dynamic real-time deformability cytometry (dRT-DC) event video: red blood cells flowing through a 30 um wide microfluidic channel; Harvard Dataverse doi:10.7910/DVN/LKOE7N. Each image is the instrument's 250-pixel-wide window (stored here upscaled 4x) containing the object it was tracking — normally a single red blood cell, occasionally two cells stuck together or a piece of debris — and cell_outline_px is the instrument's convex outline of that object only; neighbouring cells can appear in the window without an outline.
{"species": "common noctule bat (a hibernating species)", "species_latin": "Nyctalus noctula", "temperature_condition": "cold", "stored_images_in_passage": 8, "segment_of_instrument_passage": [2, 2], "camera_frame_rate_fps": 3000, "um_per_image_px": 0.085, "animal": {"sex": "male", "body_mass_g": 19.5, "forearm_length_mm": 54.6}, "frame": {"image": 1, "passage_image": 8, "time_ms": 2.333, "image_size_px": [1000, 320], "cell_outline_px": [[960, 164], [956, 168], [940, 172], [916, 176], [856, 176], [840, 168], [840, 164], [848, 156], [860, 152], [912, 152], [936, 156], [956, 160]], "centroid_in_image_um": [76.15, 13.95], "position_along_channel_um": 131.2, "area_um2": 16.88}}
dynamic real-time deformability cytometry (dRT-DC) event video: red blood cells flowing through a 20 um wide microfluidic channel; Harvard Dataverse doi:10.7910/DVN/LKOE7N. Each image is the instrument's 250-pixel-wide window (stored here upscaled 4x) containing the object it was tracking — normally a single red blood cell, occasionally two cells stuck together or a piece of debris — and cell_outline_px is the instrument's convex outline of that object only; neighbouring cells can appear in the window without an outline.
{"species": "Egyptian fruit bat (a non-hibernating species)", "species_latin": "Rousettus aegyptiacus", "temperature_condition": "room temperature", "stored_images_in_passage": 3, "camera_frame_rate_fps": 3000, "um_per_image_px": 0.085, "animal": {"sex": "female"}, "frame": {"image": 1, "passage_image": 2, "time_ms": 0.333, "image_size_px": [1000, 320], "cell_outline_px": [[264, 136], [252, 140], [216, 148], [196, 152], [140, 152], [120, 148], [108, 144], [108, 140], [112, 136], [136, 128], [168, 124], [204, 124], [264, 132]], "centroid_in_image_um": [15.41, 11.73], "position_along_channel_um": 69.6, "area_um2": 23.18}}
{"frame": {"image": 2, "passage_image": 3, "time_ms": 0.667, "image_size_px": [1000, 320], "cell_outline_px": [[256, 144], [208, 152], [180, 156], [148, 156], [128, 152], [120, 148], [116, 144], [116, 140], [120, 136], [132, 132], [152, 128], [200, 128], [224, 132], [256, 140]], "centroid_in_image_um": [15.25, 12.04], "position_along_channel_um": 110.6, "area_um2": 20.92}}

*****

Exercise
Hand back the material above in full, exactly as written.

Completed task
dynamic real-time deformability cytometry (dRT-DC) event video: red blood cells flowing through a 30 um wide microfluidic channel; Harvard Dataverse doi:10.7910/DVN/LKOE7N. Each image is the instrument's 250-pixel-wide window (stored here upscaled 4x) containing the object it was tracking — normally a single red blood cell, occasionally two cells stuck together or a piece of debris — and cell_outline_px is the instrument's convex outline of that object only; neighbouring cells can appear in the window without an outline.
{"species": "common noctule bat (a hibernating species)", "species_latin": "Nyctalus noctula", "temperature_condition": "cold", "stored_images_in_passage": 8, "segment_of_instrument_passage": [2, 2], "camera_frame_rate_fps": 3000, "um_per_image_px": 0.085, "animal": {"sex": "male", "body_mass_g": 19.5, "forearm_length_mm": 54.6}, "frame": {"image": 1, "passage_image": 8, "time_ms": 2.333, "image_size_px": [1000, 320], "cell_outline_px": [[960, 164], [956, 168], [940, 172], [916, 176], [856, 176], [840, 168], [840, 164], [848, 156], [860, 152], [912, 152], [936, 156], [956, 160]], "centroid_in_image_um": [76.15, 13.95], "position_along_channel_um": 131.2, "area_um2": 16.88}}
dynamic real-time deformability cytometry (dRT-DC) event video: red blood cells flowing through a 20 um wide microfluidic channel; Harvard Dataverse doi:10.7910/DVN/LKOE7N. Each image is the instrument's 250-pixel-wide window (stored here upscaled 4x) containing the object it was tracking — normally a single red blood cell, occasionally two cells stuck together or a piece of debris — and cell_outline_px is the instrument's convex outline of that object only; neighbouring cells can appear in the window without an outline.
{"species": "Egyptian fruit bat (a non-hibernating species)", "species_latin": "Rousettus aegyptiacus", "temperature_condition": "room temperature", "stored_images_in_passage": 3, "camera_frame_rate_fps": 3000, "um_per_image_px": 0.085, "animal": {"sex": "female"}, "frame": {"image": 1, "passage_image": 2, "time_ms": 0.333, "image_size_px": [1000, 320], "cell_outline_px": [[264, 136], [252, 140], [216, 148], [196, 152], [140, 152], [120, 148], [108, 144], [108, 140], [112, 136], [136, 128], [168, 124], [204, 124], [264, 132]], "centroid_in_image_um": [15.41, 11.73], "position_along_channel_um": 69.6, "area_um2": 23.18}}
{"frame": {"image": 2, "passage_image": 3, "time_ms": 0.667, "image_size_px": [1000, 320], "cell_outline_px": [[256, 144], [208, 152], [180, 156], [148, 156], [128, 152], [120, 148], [116, 144], [116, 140], [120, 136], [132, 132], [152, 128], [200, 128], [224, 132], [256, 140]], "centroid_in_image_um": [15.25, 12.04], "position_along_channel_um": 110.6, "area_um2": 20.92}}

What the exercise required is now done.